▸ **Fragmento del documento**
★ ★ ★ ★ ★
No tengo que decir quién ganó el debate. En mi descargo solo puedo alegar que Vitines era mayor que yo, que si no…humm. Creo que esto fue el principio de una gran amistad que diría Humphrey Bogart (interpretando al personaje Rick en Casablanca) y que perdura hoy día.

Foto: Guillermo García Bayón

Por entonces transcurrían los años 1962,1963 y 1964. En concreto fue en 1962 el año de invierno más duro que yo recuerde. Fue en estos años cuando se desbordó el río, se llevó el puente de la Boca del Asno, etc. También los años del rodaje más importante quizá, de los muchos que ha habido en Valsaín, de la película La caída del Imperio Romano. Su actriz protagonista Sofía Loren, su partenaire Charlton Heston y el productor Samuel Bronston, que venían de comer tortilla en el bar de Castán, pasaron montados a caballo delante de la escuela, con gran alborozo por nuestra parte, sonriendo y saludando con una gran profesionalidad. Y fueron además los años aciagos en que murió Juan Ramírez “Currinchi” y más aciagos si cabe cuando un año después murió su hermano Ángel.

En aquel tiempo, si el maestro te daba un guantazo, un capón o con la regleta (estaca más bien) en la palma de la mano, no había posibilidad de queja o protesta porque con seguridad en casa te caía al menos una bronca, si no otro capón. Lo cual don Urbano manejaba muy bien (ni que decir tiene que esto hoy día sería inaceptable desde todo punto), y cuando llegaba el recreo entre otros juegos celebrábamos “el clásico” Valsaín contra La Pradera:

—¡No vale el gol!
★ ★ ★ ★ ★
▸ **Actividad**
Por favor, escribe la continuación del relato sobre los años de escuela en Valsaín a partir de su última línea, «—¡No vale el gol!».

▸ **Extractos de datos**
★ ★ ★ ★ ★
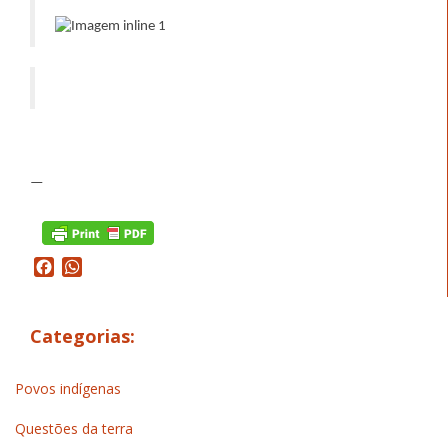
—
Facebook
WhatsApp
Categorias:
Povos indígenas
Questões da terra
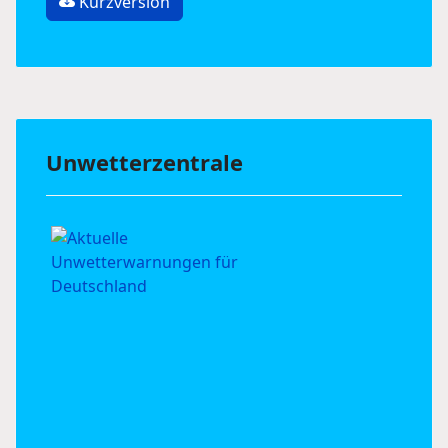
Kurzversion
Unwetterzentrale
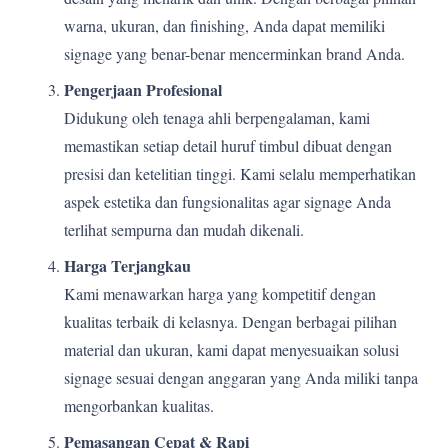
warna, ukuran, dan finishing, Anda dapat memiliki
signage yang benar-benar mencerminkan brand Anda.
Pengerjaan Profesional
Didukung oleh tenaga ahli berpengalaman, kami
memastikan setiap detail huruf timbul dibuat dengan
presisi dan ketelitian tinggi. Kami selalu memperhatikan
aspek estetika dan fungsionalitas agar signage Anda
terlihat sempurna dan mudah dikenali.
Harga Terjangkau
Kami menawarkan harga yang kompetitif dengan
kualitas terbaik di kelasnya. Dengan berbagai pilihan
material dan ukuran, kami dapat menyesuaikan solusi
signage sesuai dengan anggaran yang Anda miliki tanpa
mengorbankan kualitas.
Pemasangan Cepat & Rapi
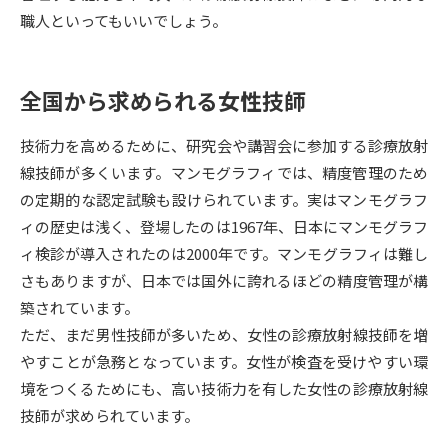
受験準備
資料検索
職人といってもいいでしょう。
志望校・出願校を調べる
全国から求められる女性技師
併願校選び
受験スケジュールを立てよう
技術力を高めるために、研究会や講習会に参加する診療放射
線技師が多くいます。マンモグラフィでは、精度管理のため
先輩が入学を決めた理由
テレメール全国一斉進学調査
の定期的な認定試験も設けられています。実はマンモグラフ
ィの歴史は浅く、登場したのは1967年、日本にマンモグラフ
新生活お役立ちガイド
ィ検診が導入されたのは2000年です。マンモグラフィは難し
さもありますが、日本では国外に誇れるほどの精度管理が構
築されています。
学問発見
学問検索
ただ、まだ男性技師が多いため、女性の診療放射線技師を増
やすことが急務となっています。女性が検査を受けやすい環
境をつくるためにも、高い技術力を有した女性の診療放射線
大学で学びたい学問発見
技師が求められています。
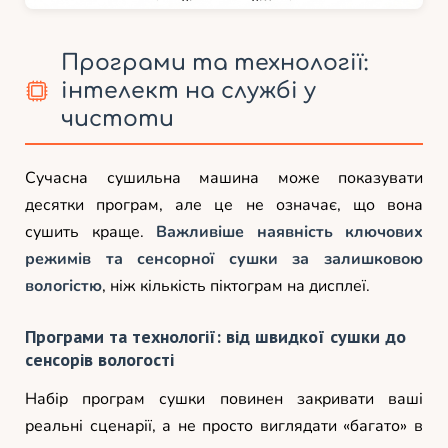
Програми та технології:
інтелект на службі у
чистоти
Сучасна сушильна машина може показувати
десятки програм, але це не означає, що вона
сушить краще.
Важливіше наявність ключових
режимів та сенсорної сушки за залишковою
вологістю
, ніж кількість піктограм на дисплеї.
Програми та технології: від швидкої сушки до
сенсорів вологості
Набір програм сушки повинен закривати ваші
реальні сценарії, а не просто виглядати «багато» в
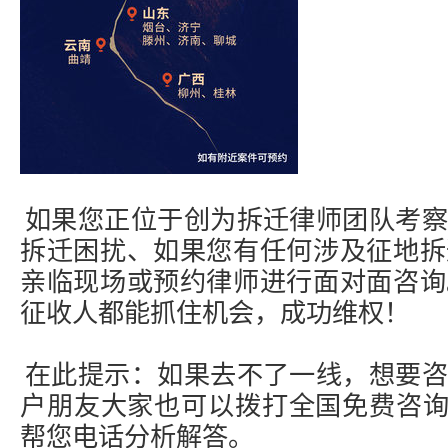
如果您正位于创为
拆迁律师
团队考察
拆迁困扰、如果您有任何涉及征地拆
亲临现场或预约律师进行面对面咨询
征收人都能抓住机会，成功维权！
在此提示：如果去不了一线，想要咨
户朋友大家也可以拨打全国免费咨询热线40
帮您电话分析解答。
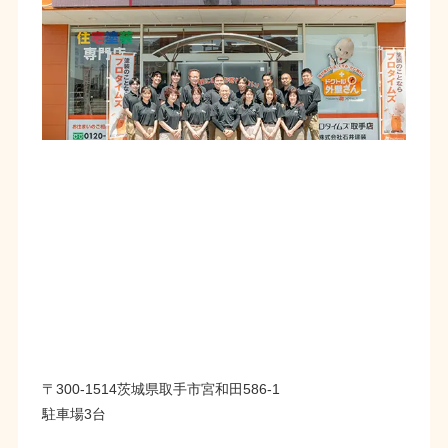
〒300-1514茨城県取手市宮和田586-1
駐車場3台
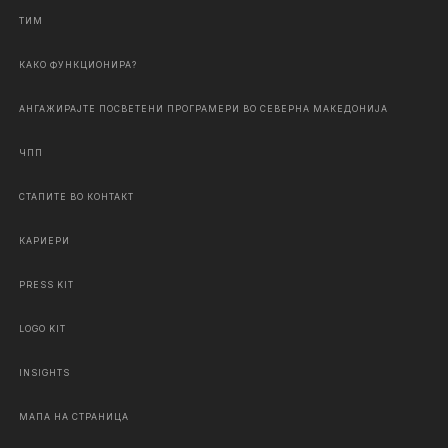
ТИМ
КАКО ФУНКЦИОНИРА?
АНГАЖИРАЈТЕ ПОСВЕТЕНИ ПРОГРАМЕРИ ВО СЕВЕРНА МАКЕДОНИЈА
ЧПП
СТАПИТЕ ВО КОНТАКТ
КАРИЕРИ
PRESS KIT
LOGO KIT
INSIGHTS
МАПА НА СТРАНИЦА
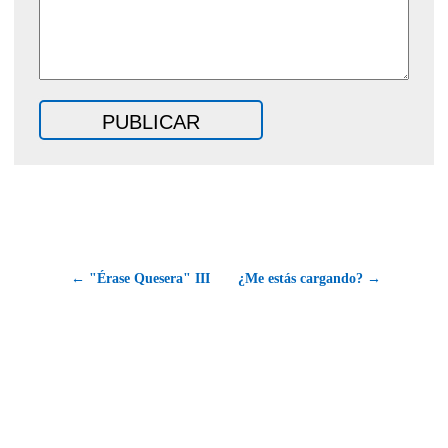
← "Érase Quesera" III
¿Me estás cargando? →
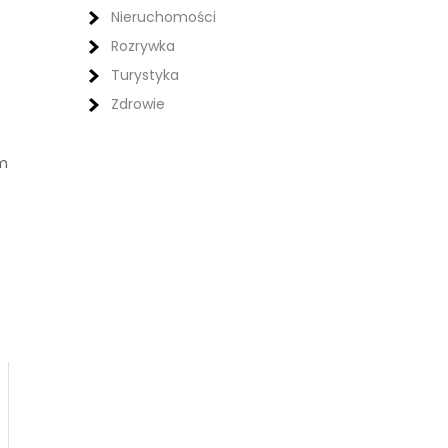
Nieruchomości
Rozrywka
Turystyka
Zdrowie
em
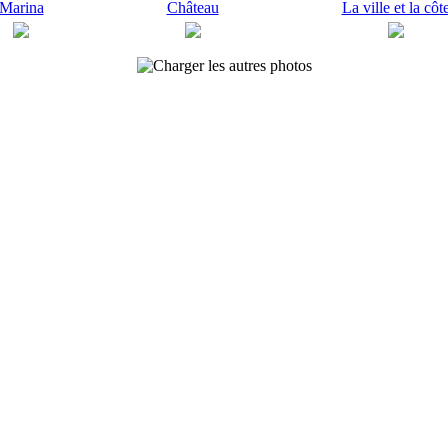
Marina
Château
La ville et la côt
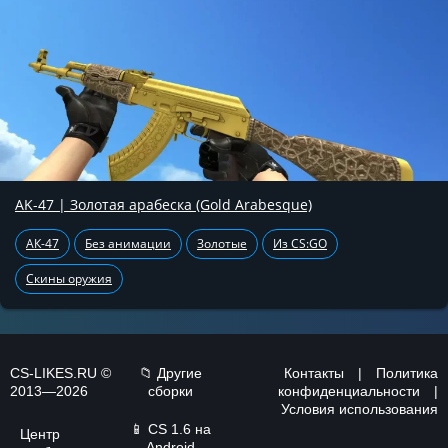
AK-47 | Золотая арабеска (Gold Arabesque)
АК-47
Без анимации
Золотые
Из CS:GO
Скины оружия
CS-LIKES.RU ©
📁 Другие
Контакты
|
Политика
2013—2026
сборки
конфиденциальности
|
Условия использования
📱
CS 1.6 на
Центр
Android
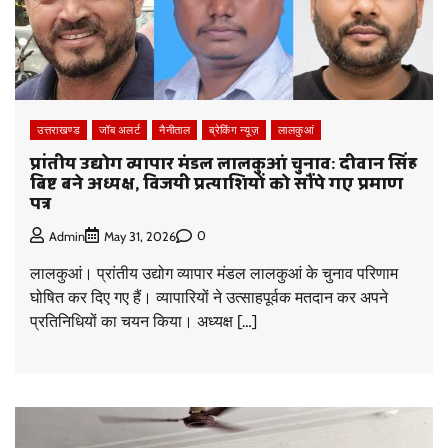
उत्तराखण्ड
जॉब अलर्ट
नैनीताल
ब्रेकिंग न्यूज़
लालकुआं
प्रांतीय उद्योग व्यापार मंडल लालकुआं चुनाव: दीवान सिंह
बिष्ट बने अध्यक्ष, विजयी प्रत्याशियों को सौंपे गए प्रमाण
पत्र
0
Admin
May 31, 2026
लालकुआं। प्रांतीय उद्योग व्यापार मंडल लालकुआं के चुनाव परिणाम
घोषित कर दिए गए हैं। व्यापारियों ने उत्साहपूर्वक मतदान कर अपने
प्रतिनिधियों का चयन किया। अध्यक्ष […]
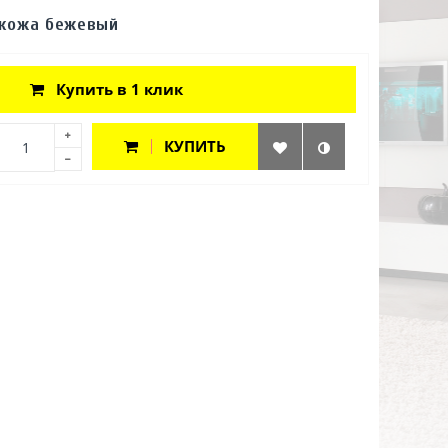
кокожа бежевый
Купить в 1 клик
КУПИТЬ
★ ★ ★ ★ ★
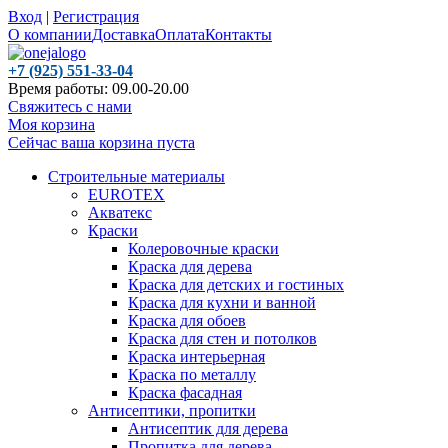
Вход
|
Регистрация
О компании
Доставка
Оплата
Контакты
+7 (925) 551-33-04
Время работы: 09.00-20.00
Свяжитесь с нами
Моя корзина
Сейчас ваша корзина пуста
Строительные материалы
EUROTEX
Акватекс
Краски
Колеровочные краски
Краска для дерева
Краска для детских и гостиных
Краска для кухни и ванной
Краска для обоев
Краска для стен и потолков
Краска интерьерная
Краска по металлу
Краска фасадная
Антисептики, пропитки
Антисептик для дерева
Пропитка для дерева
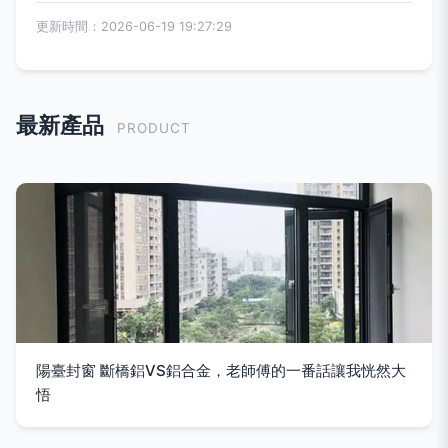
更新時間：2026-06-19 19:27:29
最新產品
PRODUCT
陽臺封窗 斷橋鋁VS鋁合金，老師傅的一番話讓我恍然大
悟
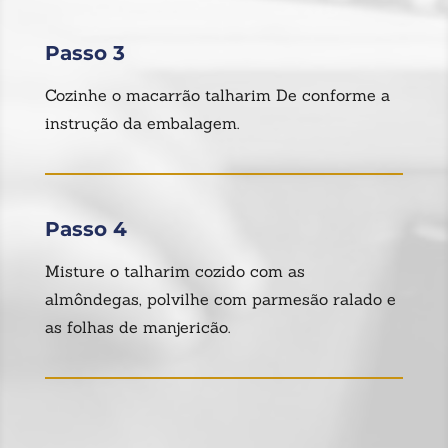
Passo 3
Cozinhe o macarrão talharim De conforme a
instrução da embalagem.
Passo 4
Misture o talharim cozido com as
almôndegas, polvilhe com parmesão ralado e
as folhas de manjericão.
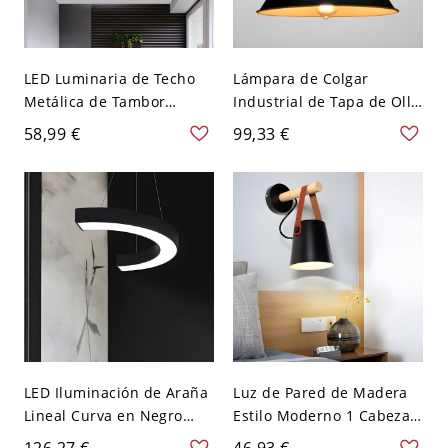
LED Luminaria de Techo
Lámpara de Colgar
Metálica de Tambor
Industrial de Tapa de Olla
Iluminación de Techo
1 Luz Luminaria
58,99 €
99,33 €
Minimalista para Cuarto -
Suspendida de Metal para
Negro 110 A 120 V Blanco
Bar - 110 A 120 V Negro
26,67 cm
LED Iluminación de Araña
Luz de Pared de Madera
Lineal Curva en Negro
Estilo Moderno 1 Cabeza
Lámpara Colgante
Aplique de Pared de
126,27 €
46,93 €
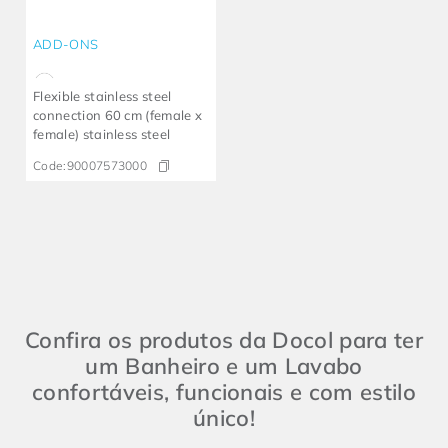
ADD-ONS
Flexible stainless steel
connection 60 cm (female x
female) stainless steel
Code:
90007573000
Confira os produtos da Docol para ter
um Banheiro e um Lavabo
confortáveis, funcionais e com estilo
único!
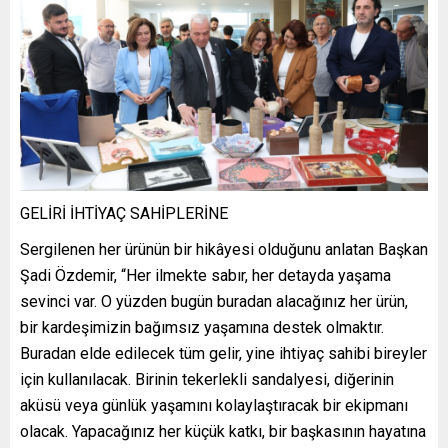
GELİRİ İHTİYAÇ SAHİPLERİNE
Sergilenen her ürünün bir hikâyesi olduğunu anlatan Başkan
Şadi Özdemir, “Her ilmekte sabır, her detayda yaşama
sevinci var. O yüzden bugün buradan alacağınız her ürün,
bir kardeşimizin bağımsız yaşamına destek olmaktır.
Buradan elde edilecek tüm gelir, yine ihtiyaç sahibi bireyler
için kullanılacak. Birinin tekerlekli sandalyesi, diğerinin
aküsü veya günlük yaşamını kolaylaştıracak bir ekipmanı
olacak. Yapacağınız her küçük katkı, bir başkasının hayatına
★ ★ ★ ★ ★
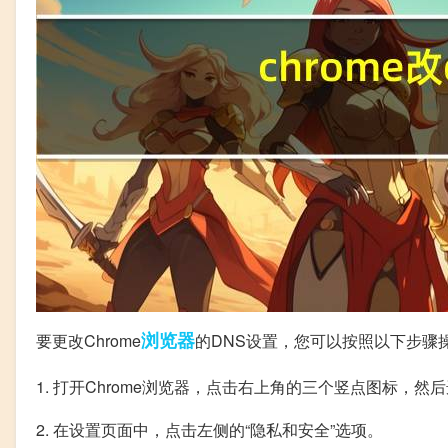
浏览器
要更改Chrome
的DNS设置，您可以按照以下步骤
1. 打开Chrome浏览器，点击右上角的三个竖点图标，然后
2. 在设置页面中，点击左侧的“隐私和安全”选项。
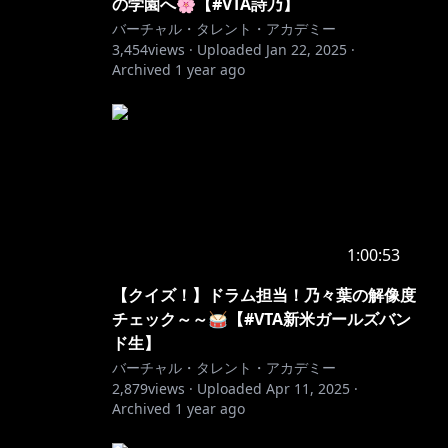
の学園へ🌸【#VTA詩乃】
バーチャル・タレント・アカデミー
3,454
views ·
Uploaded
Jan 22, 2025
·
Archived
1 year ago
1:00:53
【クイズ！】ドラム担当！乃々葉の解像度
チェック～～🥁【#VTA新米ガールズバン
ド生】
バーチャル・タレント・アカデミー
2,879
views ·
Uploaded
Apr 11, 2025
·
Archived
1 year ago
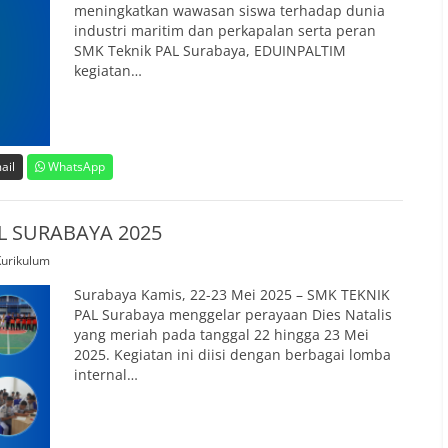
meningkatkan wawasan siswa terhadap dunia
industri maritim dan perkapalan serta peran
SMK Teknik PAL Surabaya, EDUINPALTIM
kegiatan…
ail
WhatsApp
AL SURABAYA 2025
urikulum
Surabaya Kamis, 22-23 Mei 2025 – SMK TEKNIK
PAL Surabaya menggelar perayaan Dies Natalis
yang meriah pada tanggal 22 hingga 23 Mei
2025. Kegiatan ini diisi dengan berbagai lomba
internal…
★ ★ ★ ★ ★
▸ **Resultado del ejercicio**
—¡Ha sido mano!
—¡Estabas en “orsa”!

Llegado el momento don Urbano nos avisaba del fin de recreo, a lo cual no hacíamos ni caso. Hasta que ya nos daba el aviso definitivo blandiendo la estaca en el aire. Entonces entrabamos en un cierto pánico y regresábamos corriendo y en tropel mientras nos atizaba unos buenos palmetazos en el trasero.

En este orden de cosas cómo no recordar también el estudio del catecismo:

—¿Eres cristiano?
—Soy cristiano por la gracia de Dios.
—¿Cuál es la señal del cristiano?
—La señal del cristiano es la santa cruz…

Recuerdo que se solía “tomar la lección” por la tarde y a ella íbamos como el que va a la guerra. Fallar en la respuesta suponía un palmetazo en la mano y si lo esquivabas, dos palmetazos, uno en cada mano. Pero bueno, seamos honrados con nosotros mismos, meternos en vereda no era tarea fácil, como el inteligente lector puedo suponer.

De don Urbano creo, todos tenemos un buen recuerdo, como maestro y como gran persona. Su interés y profesionalidad nos llevó a presentarnos al examen de las becas que concedía el P.I.O. (Patronato para la Igualdad de Oportunidades) del Ministerio de Educación Nacional. Previamente su empeño, perseverancia y el esfuerzo de mis padres lograron que en 1962 mi hermano Valentín se presentase a dicho examen, lo aprobara y pudiera empezar a estudiar el Bachillerato interno en Segovia en el Colegio Claret, conocido como “Los Misioneros”. Posteriormente, llegaría a la Universidad y sería el segundo natural del pueblo en alcanzar un título universitario de grado superior.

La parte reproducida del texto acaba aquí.